Forgot to take notes...don’t think anything particularly note-worthy was said, though. Mostly just discusses a hypothetical situation where we discuss the merits of two lightning strikes, taking place at A and B, happening simultaneously, with reference to a mid-point M. The question of what “simultanous” means is discussed, as well as how it follows that the constancy of the speed of light would have to be true with both of the lightning bolts in order to determine accurately that they did indeed occur simultaneously, and we would therefore have to verify that the light rays travelled at the same speed with both in order to make the claim of simultaneous occurance.
IX
A passenger on the train would use the train as their reference-body, seeing all events in reference to the train. The definition of simultaneity can be given relative to the train in the same way as relative to the embankment. The question, then, naturally arises: Are two events which are simultaneous with reference to the embankment also simultaneous relative to the train? This cannot be the case, he says.
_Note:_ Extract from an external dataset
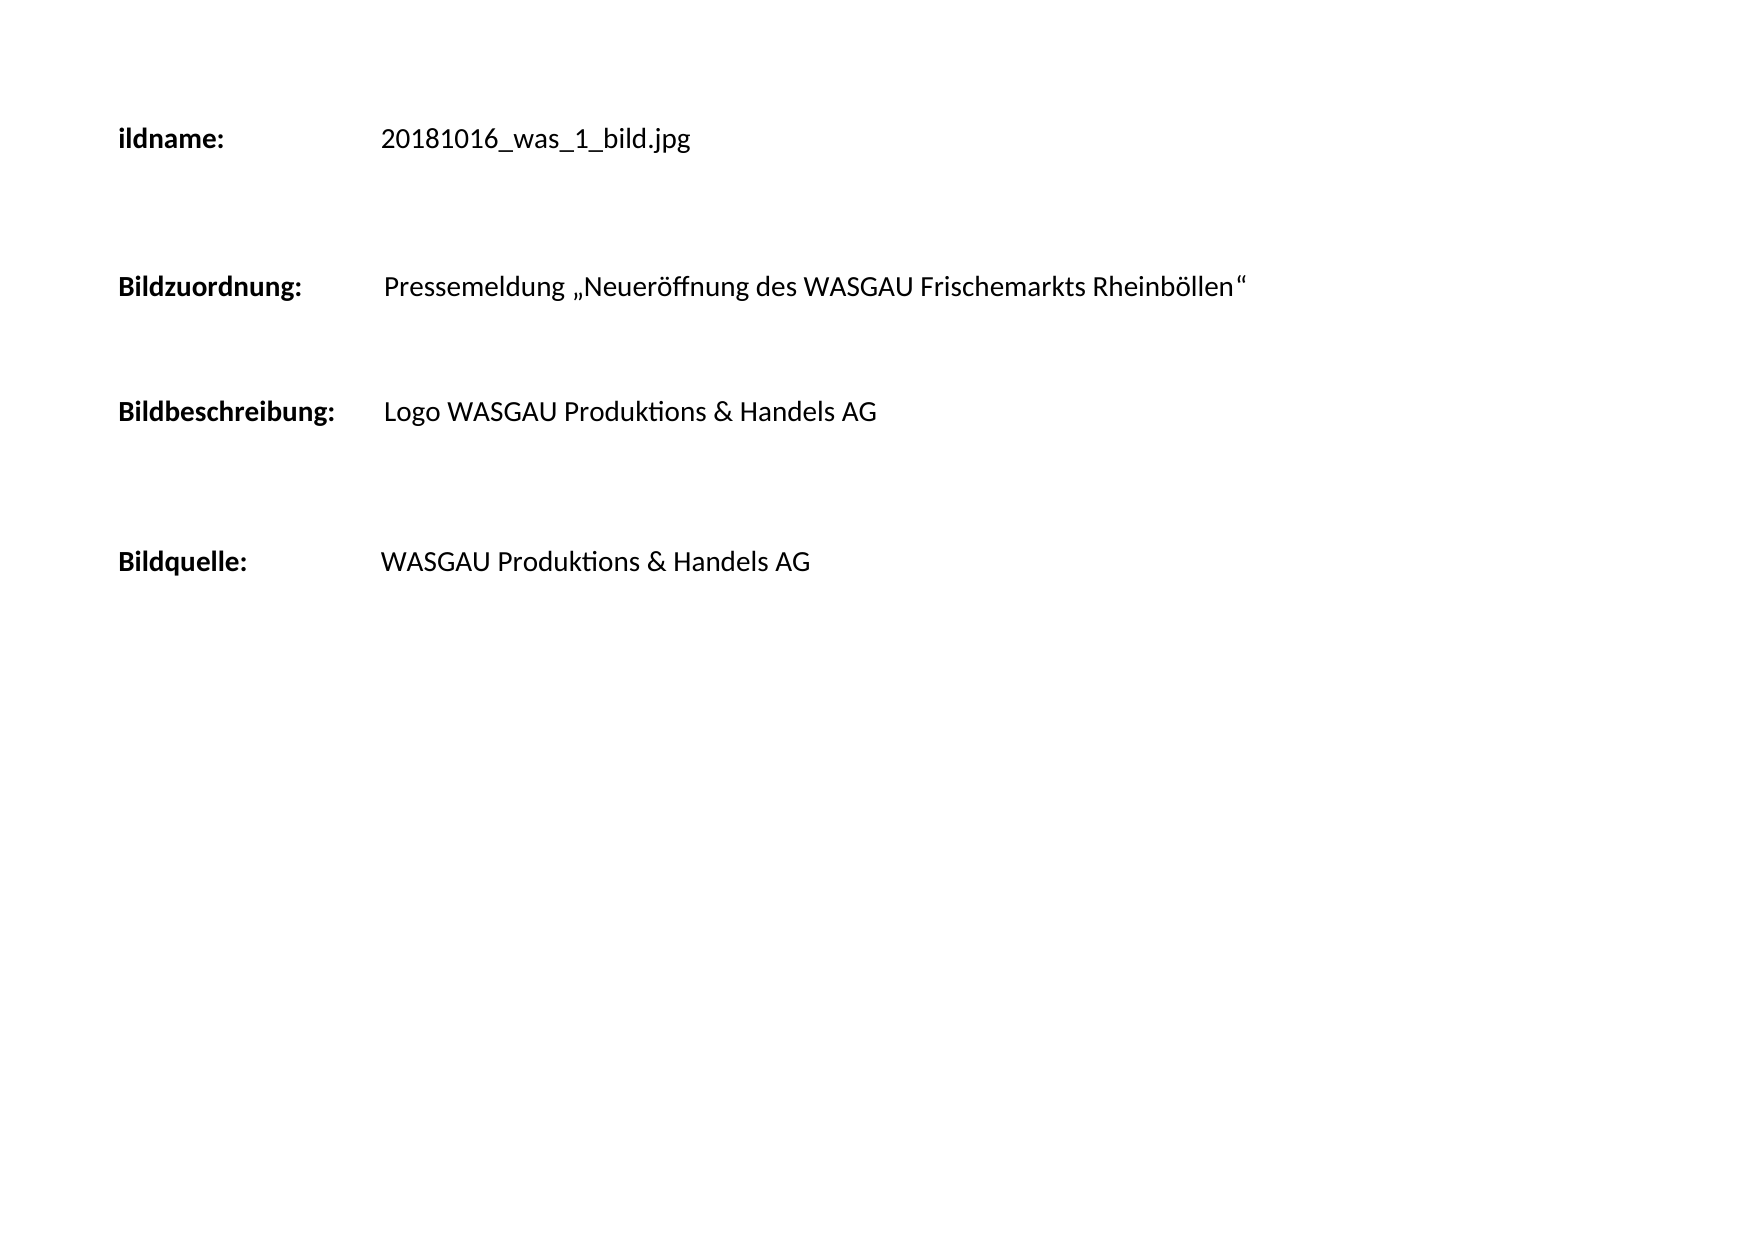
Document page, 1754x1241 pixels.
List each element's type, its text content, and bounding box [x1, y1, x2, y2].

If we say that lightning strikes A and B are simultaneous relative to the embankment, we mean that the rays of light emitted at the places A and B meet each other at the mid-point M of the embankment. But the events A and B also correspond to positions A and B on the train. M1 will represent the midpoint between A and B on the travelling train. An individual on the train, who sees reality in reference to the moving train, is hastening towards the beam of light coming from B, while riding away from the beam of light coming from A. Hence the observer will see the beam of light emitted from B earlier than we will see that emitted from A. Therefore, an observer who takes the train as his reference body must come to the conclusion that lightning flash B took place earlier than lightning flash A. We thus arrive at an important result:
Events which are simultaneous with reference to the embankment are not simultaneous with reference to the train, and vice-versa. Every reference body has its own particular time; unless we are told the reference-body to which the statement of time refers, there is no meaning in a statement of the time of an event. This coincides with my thoughts that we are all on our own time-line, and how the assumption that everything and everyone functions on one time-line is the source of much of our stress and anxiety.
X
Basically, since time is relative to the point of reference, it follows that conceptions of distance over time would also be relative.